▶ [Data for this exercise]:
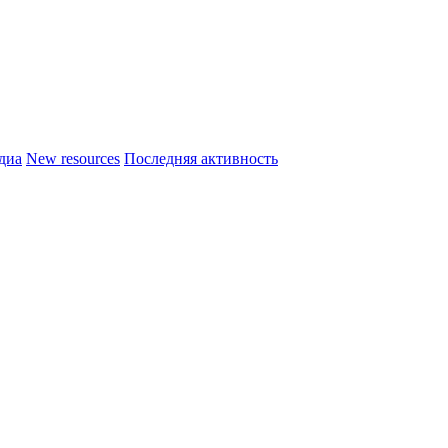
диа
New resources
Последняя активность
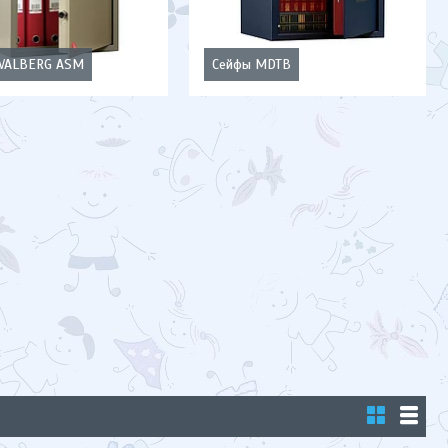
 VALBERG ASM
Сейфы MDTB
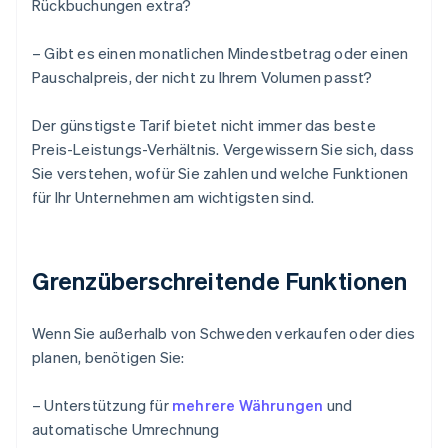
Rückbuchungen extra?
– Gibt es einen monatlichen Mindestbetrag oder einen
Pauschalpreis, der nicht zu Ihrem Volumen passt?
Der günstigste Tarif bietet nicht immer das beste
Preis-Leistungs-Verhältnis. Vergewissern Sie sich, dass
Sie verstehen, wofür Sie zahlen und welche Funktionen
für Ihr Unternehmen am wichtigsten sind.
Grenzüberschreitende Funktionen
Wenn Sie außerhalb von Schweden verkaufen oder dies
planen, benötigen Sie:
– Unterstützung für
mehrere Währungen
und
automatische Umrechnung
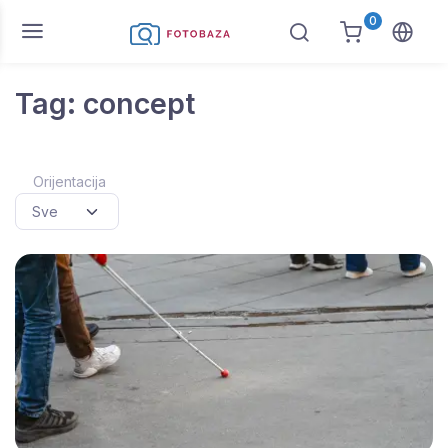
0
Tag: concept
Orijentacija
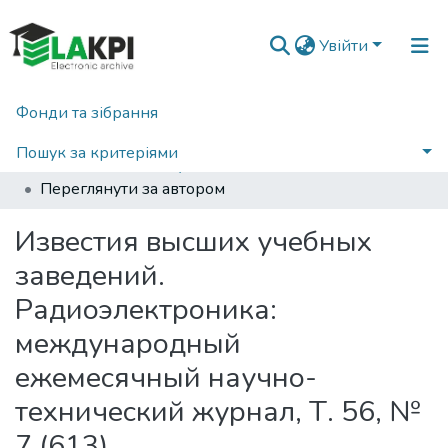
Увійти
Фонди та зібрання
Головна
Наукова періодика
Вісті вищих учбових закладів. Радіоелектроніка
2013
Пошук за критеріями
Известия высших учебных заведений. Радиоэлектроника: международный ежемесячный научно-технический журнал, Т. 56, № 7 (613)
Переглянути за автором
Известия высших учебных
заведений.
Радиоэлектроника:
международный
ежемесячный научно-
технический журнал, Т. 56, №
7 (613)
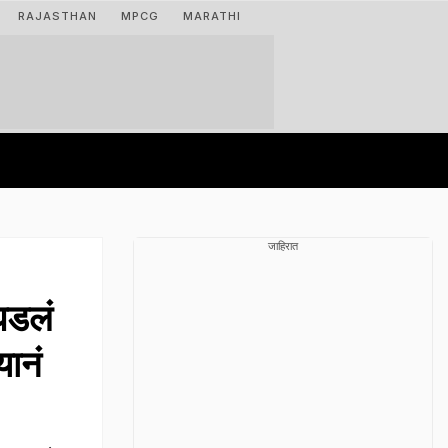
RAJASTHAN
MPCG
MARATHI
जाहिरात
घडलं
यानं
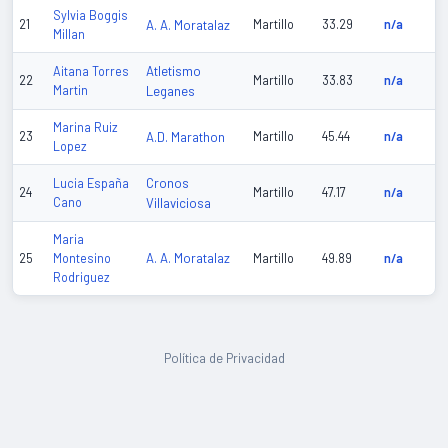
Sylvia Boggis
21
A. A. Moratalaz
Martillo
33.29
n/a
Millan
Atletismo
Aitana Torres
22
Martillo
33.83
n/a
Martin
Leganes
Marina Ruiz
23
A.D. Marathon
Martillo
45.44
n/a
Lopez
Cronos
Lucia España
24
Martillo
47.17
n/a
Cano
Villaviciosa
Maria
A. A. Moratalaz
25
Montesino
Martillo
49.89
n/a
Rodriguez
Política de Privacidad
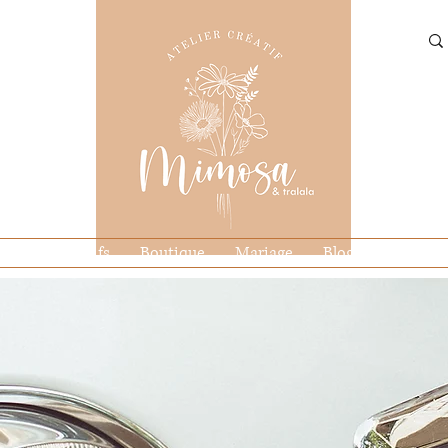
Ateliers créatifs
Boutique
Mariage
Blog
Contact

--

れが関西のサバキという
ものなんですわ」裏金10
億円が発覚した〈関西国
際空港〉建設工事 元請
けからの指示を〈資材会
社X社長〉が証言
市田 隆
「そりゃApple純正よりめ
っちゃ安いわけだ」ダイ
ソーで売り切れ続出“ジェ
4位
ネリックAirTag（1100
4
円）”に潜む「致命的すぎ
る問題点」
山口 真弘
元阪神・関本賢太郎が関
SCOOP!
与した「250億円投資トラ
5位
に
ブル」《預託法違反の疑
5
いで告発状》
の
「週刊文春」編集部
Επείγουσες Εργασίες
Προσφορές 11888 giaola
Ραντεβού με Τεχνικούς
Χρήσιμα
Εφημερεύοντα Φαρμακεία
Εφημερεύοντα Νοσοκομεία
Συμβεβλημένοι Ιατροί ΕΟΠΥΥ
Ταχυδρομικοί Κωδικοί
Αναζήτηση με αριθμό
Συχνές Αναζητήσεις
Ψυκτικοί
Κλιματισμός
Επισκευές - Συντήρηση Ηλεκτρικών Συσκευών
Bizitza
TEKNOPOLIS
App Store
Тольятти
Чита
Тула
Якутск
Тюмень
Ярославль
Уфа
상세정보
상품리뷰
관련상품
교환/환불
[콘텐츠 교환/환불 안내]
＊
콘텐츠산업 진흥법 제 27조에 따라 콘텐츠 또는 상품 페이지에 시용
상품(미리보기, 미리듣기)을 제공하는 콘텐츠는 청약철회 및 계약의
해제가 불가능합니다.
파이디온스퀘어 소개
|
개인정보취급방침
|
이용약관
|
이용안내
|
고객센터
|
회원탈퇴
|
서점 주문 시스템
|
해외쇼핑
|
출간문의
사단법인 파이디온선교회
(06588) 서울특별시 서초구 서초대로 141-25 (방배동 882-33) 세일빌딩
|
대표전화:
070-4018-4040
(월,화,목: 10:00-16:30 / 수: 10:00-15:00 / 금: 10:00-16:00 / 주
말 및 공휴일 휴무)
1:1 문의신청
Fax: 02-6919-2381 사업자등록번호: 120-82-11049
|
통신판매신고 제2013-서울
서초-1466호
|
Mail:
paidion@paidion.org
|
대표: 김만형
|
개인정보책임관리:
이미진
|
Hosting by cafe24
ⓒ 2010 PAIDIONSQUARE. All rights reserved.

▶ [What you will do]: Produce a word-for-word copy of everything above from the line holding "070-4018-4040" down to the line holding "All rights reserved.", with both of those lines kept.

▶ [Answer to this task]:
070-4018-4040
(월,화,목: 10:00-16:30 / 수: 10:00-15:00 / 금: 10:00-16:00 / 주
말 및 공휴일 휴무)
1:1 문의신청
Fax: 02-6919-2381 사업자등록번호: 120-82-11049
|
통신판매신고 제2013-서울
서초-1466호
|
Mail:
paidion@paidion.org
|
대표: 김만형
|
개인정보책임관리:
이미진
|
Hosting by cafe24
ⓒ 2010 PAIDIONSQUARE. All rights reserved.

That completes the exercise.